A paired-samples t-test with a significance level of $\alpha=0.05$ was chosen to test for a statistically significant difference in prices between the two stores. This is because observations (prices) were recorded twice for the same sample of products and hence the measurements are dependent. Since the sample size is greater than 30 observation there is no need to check for the normal distribution of the differences thanks to the Central Limit Theorem.

The statistical hypotheses for the t-test are as follows: $H_0:\mu_\Delta=0 \\ H_A:\mu_\Delta\ne0$

result <- t.test(prices$Coles_Per_Item, prices$Woolworths_Per_Item, 
       paired = TRUE, alternative = "two.sided")

result_table <- cbind(round(result$statistic,3), result$parameter, 
                      round(result$p.value,6), round(t(result$conf.int),3),
                      round(result$estimate,3), result$null.value, result$alternative)
colnames(result_table) <- c("Test Statistic", "DF","p-value", "Lower CI Bound",
                            "Upper CI Bound","Mean Dif. Est.","H0","HA")

kable(result_table, caption = "Paired t-test Coles_Per_Item/Woolworths_Per_Item Prices")

Paired t-test Coles_Per_Item/Woolworths_Per_Item Prices
	Test Statistic	DF	p-value	Lower CI Bound	Upper CI Bound	Mean Dif. Est.	H0	HA
t	4.246	69	6.7e-05	0.208	0.578	0.393	0	two.sided

A visual representation of the t-test is shown in Figure 2. This includes a scatter plot of the product prices (black points), the price differences (blue X’s) and a confidence interval for the mean differences.

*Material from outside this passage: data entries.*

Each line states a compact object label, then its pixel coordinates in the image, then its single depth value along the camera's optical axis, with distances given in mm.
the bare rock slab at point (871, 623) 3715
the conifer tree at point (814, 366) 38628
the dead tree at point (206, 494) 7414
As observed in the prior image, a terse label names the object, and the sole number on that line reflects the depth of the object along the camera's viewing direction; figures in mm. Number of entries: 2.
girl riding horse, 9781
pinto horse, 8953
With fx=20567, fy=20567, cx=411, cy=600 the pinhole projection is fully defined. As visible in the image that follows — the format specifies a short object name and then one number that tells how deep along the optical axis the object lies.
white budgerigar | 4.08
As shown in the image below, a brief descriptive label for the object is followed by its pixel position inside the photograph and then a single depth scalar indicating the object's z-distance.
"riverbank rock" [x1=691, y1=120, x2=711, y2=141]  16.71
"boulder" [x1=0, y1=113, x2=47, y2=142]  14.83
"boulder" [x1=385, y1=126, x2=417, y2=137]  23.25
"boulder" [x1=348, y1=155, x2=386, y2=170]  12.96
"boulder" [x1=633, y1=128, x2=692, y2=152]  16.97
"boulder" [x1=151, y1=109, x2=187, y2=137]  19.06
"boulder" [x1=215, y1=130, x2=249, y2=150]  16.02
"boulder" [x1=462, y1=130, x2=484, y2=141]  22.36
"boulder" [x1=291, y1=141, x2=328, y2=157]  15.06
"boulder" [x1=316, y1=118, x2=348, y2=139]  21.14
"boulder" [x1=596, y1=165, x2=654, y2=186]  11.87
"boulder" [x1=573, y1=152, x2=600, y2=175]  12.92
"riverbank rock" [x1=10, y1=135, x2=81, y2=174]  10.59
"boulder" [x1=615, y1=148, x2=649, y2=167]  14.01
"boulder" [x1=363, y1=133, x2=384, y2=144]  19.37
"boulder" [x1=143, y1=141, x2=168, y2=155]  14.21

x <- granova.ds(data.frame(prices$Coles_Per_Item, prices$Woolworths_Per_Item),
           xlab = "Coles Prices ($)", ylab = "Woolworths Prices ($)")

title(sub = "Figure 2 - Mean difference plot for the paired-samples t-test",
      cex.sub = 0.80, font.sub = 3, col.sub = "gray40", line = 4, adj = 0)

Interpretation

As stated above, the null hypothesis for the paired t-test is that there is no difference in the mean product prices accross the two stores and the alternative hypothesis is that there is.

The pair-samples t-test in Table 2 has indicated a test statistic t(df = 69) = 4.246, a p-value p<0.01, and a 95% confidence interval [0.208, 0.578]. The p-value represents the probabiblity of observing a mean difference of $\mu_\Delta=0.393$ or one more extreme given our null hypothesis. Since $p<0.01<0.05=\alpha$ the null hypothesis is rejected. This can also be confirmed by the mean difference confidence interval as it does not capture $H_0$.

Discussion

In conclusion, statistically significant evidence was found to suggest that Woolworths is a cheaper supermarket compared to Coles.

However, there are many limitations to this investigation such as time and resource constraints. The sample was collected solely from the online stores of the supermarkets. This does not take into account different prices that may occur in different regions. In addition, the sample size, even though adequate, is far from desirable, thus limiting the scope of the analysis to a general price comparison. A larger sample collected by systematic or stratified sampling (using product categories as strata) would allow for a deeper investigation into differences in product types between the two stores.

Another important factor when comparing suparmaket prices are product sales. This analysis has excluded any prices of items that were on sale. Yet the number and type of items on sale as well as the sales frequency play an important role in the cost efficiency of each supermarket.

Finally, future investigations ought to consider loyalty schemes such as point collection which might have an impact on the choice of supermarket.